• [TASK REQUIREMENTS]: A faithful transcription of the entries below is required.

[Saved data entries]
== Segment start ==

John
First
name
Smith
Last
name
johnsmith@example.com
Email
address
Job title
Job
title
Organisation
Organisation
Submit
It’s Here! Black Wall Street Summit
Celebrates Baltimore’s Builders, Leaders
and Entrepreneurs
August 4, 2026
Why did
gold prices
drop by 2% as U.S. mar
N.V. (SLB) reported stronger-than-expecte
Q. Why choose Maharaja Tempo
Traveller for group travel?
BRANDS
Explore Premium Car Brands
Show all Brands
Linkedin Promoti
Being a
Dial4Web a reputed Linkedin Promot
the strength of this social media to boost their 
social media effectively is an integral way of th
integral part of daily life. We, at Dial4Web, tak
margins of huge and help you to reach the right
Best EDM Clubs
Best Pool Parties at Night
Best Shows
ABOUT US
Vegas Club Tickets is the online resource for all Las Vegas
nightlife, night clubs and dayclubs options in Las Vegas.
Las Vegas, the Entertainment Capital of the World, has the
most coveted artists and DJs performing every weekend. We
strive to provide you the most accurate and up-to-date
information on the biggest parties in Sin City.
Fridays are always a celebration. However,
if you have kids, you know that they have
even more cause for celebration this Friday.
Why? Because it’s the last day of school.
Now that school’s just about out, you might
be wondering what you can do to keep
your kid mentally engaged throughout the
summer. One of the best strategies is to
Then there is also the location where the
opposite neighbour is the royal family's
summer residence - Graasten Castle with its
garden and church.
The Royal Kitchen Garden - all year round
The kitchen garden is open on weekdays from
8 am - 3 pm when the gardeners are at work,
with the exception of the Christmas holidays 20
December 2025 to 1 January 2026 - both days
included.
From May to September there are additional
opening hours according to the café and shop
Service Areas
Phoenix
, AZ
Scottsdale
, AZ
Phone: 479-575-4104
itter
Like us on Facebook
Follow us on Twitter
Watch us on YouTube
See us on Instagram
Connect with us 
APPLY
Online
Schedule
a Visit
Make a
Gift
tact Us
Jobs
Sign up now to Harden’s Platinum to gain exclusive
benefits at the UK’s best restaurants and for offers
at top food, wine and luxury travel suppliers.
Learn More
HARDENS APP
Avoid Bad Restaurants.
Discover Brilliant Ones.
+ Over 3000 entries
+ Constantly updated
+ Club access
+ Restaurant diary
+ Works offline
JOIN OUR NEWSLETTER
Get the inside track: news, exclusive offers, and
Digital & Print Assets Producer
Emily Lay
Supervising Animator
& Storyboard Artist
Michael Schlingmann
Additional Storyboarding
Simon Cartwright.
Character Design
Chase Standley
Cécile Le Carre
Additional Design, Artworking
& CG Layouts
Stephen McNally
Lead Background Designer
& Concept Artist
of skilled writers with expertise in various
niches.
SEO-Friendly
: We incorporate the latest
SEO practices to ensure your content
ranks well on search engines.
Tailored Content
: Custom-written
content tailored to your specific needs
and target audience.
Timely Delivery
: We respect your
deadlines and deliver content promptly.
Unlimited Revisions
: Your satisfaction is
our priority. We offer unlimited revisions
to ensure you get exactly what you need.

== Segment end ==

• [YOUR RESPONSE]:
John
First
name
Smith
Last
name
johnsmith@example.com
Email
address
Job title
Job
title
Organisation
Organisation
Submit
It’s Here! Black Wall Street Summit
Celebrates Baltimore’s Builders, Leaders
and Entrepreneurs
August 4, 2026
Why did
gold prices
drop by 2% as U.S. mar
N.V. (SLB) reported stronger-than-expecte
Q. Why choose Maharaja Tempo
Traveller for group travel?
BRANDS
Explore Premium Car Brands
Show all Brands
Linkedin Promoti
Being a
Dial4Web a reputed Linkedin Promot
the strength of this social media to boost their 
social media effectively is an integral way of th
integral part of daily life. We, at Dial4Web, tak
margins of huge and help you to reach the right
Best EDM Clubs
Best Pool Parties at Night
Best Shows
ABOUT US
Vegas Club Tickets is the online resource for all Las Vegas
nightlife, night clubs and dayclubs options in Las Vegas.
Las Vegas, the Entertainment Capital of the World, has the
most coveted artists and DJs performing every weekend. We
strive to provide you the most accurate and up-to-date
information on the biggest parties in Sin City.
Fridays are always a celebration. However,
if you have kids, you know that they have
even more cause for celebration this Friday.
Why? Because it’s the last day of school.
Now that school’s just about out, you might
be wondering what you can do to keep
your kid mentally engaged throughout the
summer. One of the best strategies is to
Then there is also the location where the
opposite neighbour is the royal family's
summer residence - Graasten Castle with its
garden and church.
The Royal Kitchen Garden - all year round
The kitchen garden is open on weekdays from
8 am - 3 pm when the gardeners are at work,
with the exception of the Christmas holidays 20
December 2025 to 1 January 2026 - both days
included.
From May to September there are additional
opening hours according to the café and shop
Service Areas
Phoenix
, AZ
Scottsdale
, AZ
Phone: 479-575-4104
itter
Like us on Facebook
Follow us on Twitter
Watch us on YouTube
See us on Instagram
Connect with us 
APPLY
Online
Schedule
a Visit
Make a
Gift
tact Us
Jobs
Sign up now to Harden’s Platinum to gain exclusive
benefits at the UK’s best restaurants and for offers
at top food, wine and luxury travel suppliers.
Learn More
HARDENS APP
Avoid Bad Restaurants.
Discover Brilliant Ones.
+ Over 3000 entries
+ Constantly updated
+ Club access
+ Restaurant diary
+ Works offline
JOIN OUR NEWSLETTER
Get the inside track: news, exclusive offers, and
Digital & Print Assets Producer
Emily Lay
Supervising Animator
& Storyboard Artist
Michael Schlingmann
Additional Storyboarding
Simon Cartwright.
Character Design
Chase Standley
Cécile Le Carre
Additional Design, Artworking
& CG Layouts
Stephen McNally
Lead Background Designer
& Concept Artist
of skilled writers with expertise in various
niches.
SEO-Friendly
: We incorporate the latest
SEO practices to ensure your content
ranks well on search engines.
Tailored Content
: Custom-written
content tailored to your specific needs
and target audience.
Timely Delivery
: We respect your
deadlines and deliver content promptly.
Unlimited Revisions
: Your satisfaction is
our priority. We offer unlimited revisions
to ensure you get exactly what you need.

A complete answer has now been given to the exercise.